Sedatives and Driving May Mean Danger Ahead

Insomnia medications may increase car crash risk among new users

(RxWiki News) Some drivers may want to put on the brakes when it comes to taking sedatives.

A new study found that the use of sedative hypnotic drugs may nearly double the risk of car crashes in new users.

“In the interest of the public safety on the roads and highways in the United States, individuals who have been prescribed sedative hypnotic medications should be counseled about driving risk and alternative transportation strategies addressed when under the influence of these medications,” wrote Ryan Hansen, PhD, of the University of Washington’s School of Pharmacy in Seattle, and colleagues.
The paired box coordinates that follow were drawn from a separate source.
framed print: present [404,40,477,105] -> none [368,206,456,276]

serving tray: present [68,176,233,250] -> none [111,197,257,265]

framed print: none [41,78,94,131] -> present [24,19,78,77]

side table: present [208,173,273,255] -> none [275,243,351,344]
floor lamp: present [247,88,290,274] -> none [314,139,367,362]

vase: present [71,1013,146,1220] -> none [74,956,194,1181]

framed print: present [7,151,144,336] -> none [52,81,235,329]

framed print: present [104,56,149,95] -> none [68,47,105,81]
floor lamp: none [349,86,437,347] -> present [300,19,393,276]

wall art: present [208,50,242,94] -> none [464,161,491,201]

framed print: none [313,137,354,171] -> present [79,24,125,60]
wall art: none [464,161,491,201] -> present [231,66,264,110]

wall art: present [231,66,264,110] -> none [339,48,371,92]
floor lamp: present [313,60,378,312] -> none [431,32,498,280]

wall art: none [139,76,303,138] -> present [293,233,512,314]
Sedative hypnotic drugs are types of sleeping pills that can help patients with insomnia get a good night’s rest. These drugs can have lingering effects that may impair judgment, reaction time and vision, Dr. Hansen and team said.

This study looked at the effects of the sedative hypnotic drugs temazepam (brand name Restoril) and zolpidem (Ambien). It also looked at the antidepressant trazodone (Oleptro)

Dr. Hansen and team looked at data on 409,171 licensed drivers between the ages of 21 and 79. These drivers all had a drug benefit through Group Health Cooperative, which allowed them to get reimbursement for their prescriptions.

These researchers also looked at Washington State driver's license and motor vehicle crash records.

Dr. Hansen and team found that about 6 percent of these patients received new sedative prescriptions. Trazodone was the most commonly prescribed sedative (at 56 percent of those prescribed a sedative). It was followed by temazepam and zolpidem (both at 22 percent).

The drivers who took trazodone were found to have a 91 percent greater risk of being in a vehicle crash — compared to drivers not on the drug. Temazepam use was linked to a 27 percent greater risk. Zolpidem was linked to a 43 percent greater risk, Dr. Hansen and team found.

“[Doctors], pharmacists, and patients should discuss this potential risk and consider the implications of this analysis when selecting a sedative hypnotic medication,” Dr. Hansen and colleagues wrote. “Physicians may also wish to consider [non-sedative] approaches to encouraging healthy sleep.”

This study was published June 11 in the American Journal of Public Health.

Dr. Hansen and team disclosed no funding sources or conflicts of interest.

No conflicts of interest or funding sources were disclosed.